Emotional Ups and Downs
Subsequent to coming home, my husband has suffered a roller coaster of emotional ups and downs. He gets frustrated and depressed when he struggles to find a word, tie his shoes, get dressed. Writing and reading are difficult challenges, and therapy helps him find coping techniques to make tasks easier while his brain continues to heal.
He’s also abrupt, snaps out in impatience, and then apologizes. He’s no longer crying so easily as he did in the days following removal of the ventilator. Although he has no memory of what happened, hearing the details brought him to tears quickly. What he knows now about his cardiac arrest is only what he’s been told. He will likely never remember the event.
What he does know is how much his family loves and supports him. We are his rock and steadfastly stand by him regardless of the challenges or how long his healing and recovery takes.
Emotionally, we’re all affected by this singular event.

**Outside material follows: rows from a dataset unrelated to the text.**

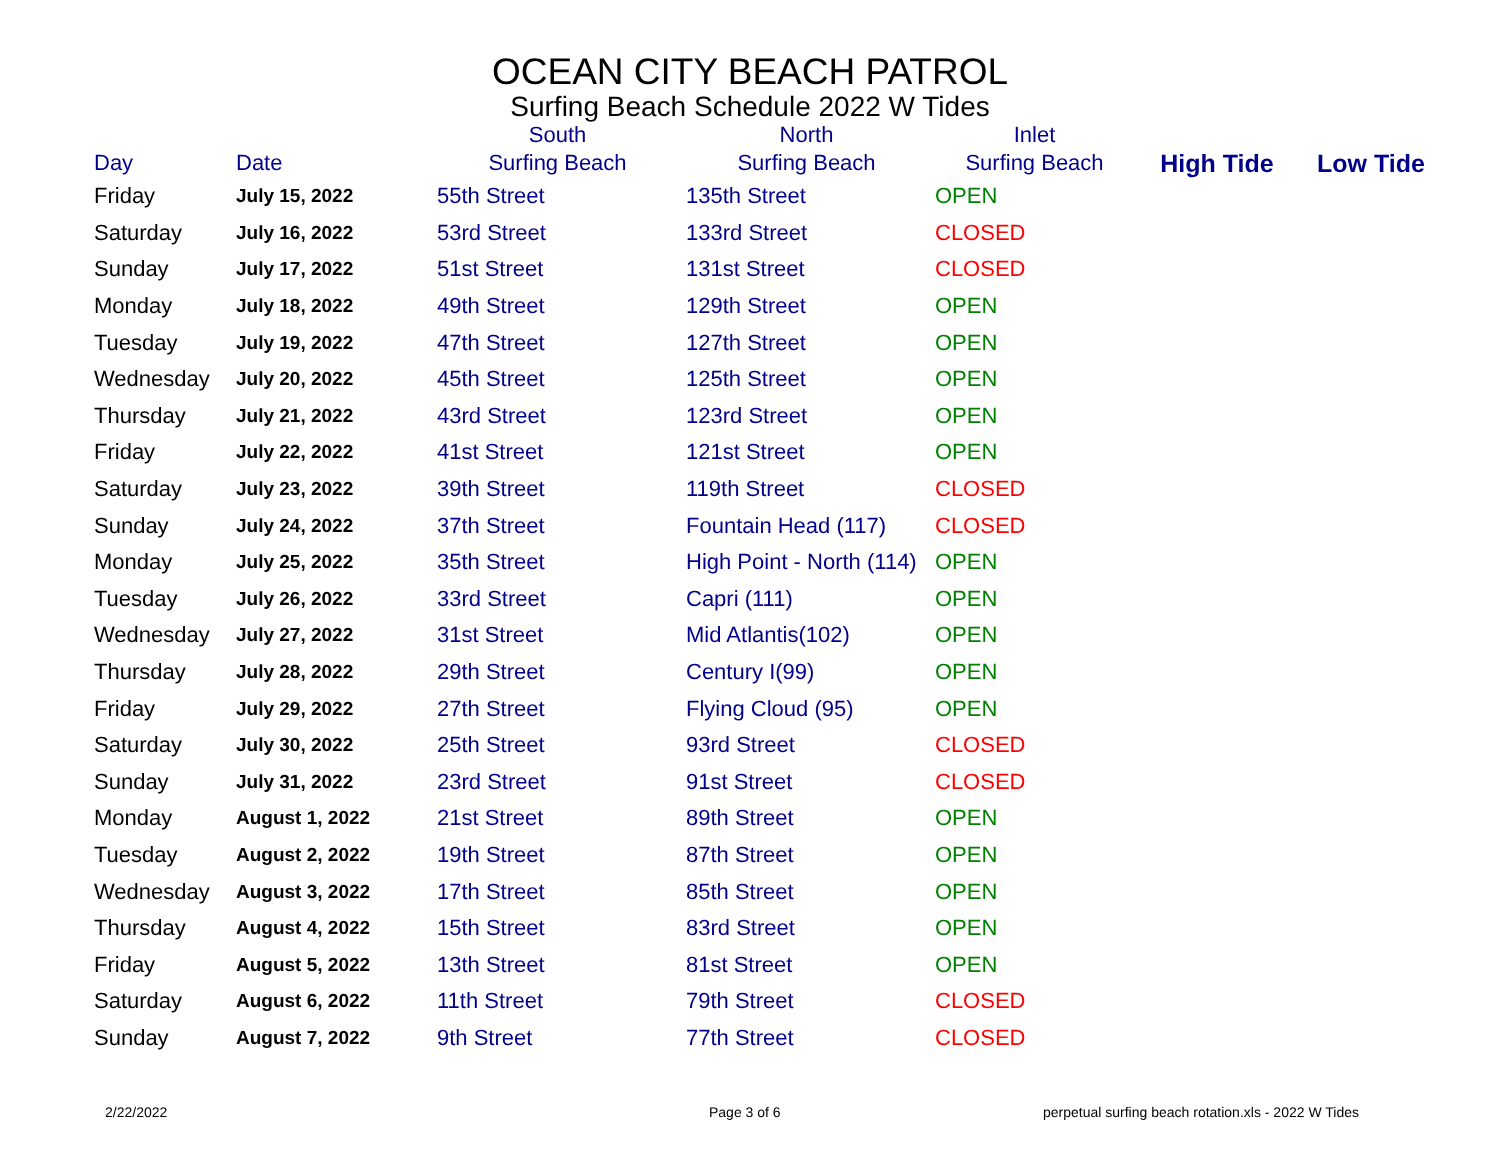OCEAN CITY BEACH PATROL
Surfing Beach Schedule 2022 W Tides
| | | South | North | Inlet | | |
| --- | --- | --- | --- | --- | --- | --- |
| Day | Date | Surfing Beach | Surfing Beach | Surfing Beach | High Tide | Low Tide |
| Friday | July 15, 2022 | 55th Street | 135th Street | OPEN | | |
| Saturday | July 16, 2022 | 53rd Street | 133rd Street | CLOSED | | |
| Sunday | July 17, 2022 | 51st Street | 131st Street | CLOSED | | |
| Monday | July 18, 2022 | 49th Street | 129th Street | OPEN | | |
| Tuesday | July 19, 2022 | 47th Street | 127th Street | OPEN | | |
| Wednesday | July 20, 2022 | 45th Street | 125th Street | OPEN | | |
| Thursday | July 21, 2022 | 43rd Street | 123rd Street | OPEN | | |
| Friday | July 22, 2022 | 41st Street | 121st Street | OPEN | | |
| Saturday | July 23, 2022 | 39th Street | 119th Street | CLOSED | | |
| Sunday | July 24, 2022 | 37th Street | Fountain Head (117) | CLOSED | | |
| Monday | July 25, 2022 | 35th Street | High Point - North (114) | OPEN | | |
| Tuesday | July 26, 2022 | 33rd Street | Capri (111) | OPEN | | |
| Wednesday | July 27, 2022 | 31st Street | Mid Atlantis(102) | OPEN | | |
| Thursday | July 28, 2022 | 29th Street | Century I(99) | OPEN | | |
| Friday | July 29, 2022 | 27th Street | Flying Cloud (95) | OPEN | | |
| Saturday | July 30, 2022 | 25th Street | 93rd Street | CLOSED | | |
| Sunday | July 31, 2022 | 23rd Street | 91st Street | CLOSED | | |
| Monday | August 1, 2022 | 21st Street | 89th Street | OPEN | | |
| Tuesday | August 2, 2022 | 19th Street | 87th Street | OPEN | | |
| Wednesday | August 3, 2022 | 17th Street | 85th Street | OPEN | | |
| Thursday | August 4, 2022 | 15th Street | 83rd Street | OPEN | | |
| Friday | August 5, 2022 | 13th Street | 81st Street | OPEN | | |
| Saturday | August 6, 2022 | 11th Street | 79th Street | CLOSED | | |
| Sunday | August 7, 2022 | 9th Street | 77th Street | CLOSED | | |
2/22/2022 Page 3 of 6
perpetual surfing beach rotation.xls - 2022 W Tides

I’d be lying if I said otherwise, although I’m really fortunate to have a great support system and good coping mechanisms of my own. Self-care is critically important as well, since if I’m not well rested or fail to take care of myself, I’m no good as a caregiver to my husband.
As for my personal account of a day that changed my life forever, this is the big one. Although there have been others, nothing compares with watching someone die and being revived. To know that I played even a small part in that miracle fills me with chills and the knowledge that God watched over us in that moment. The meaning of life doesn’t get clearer than that.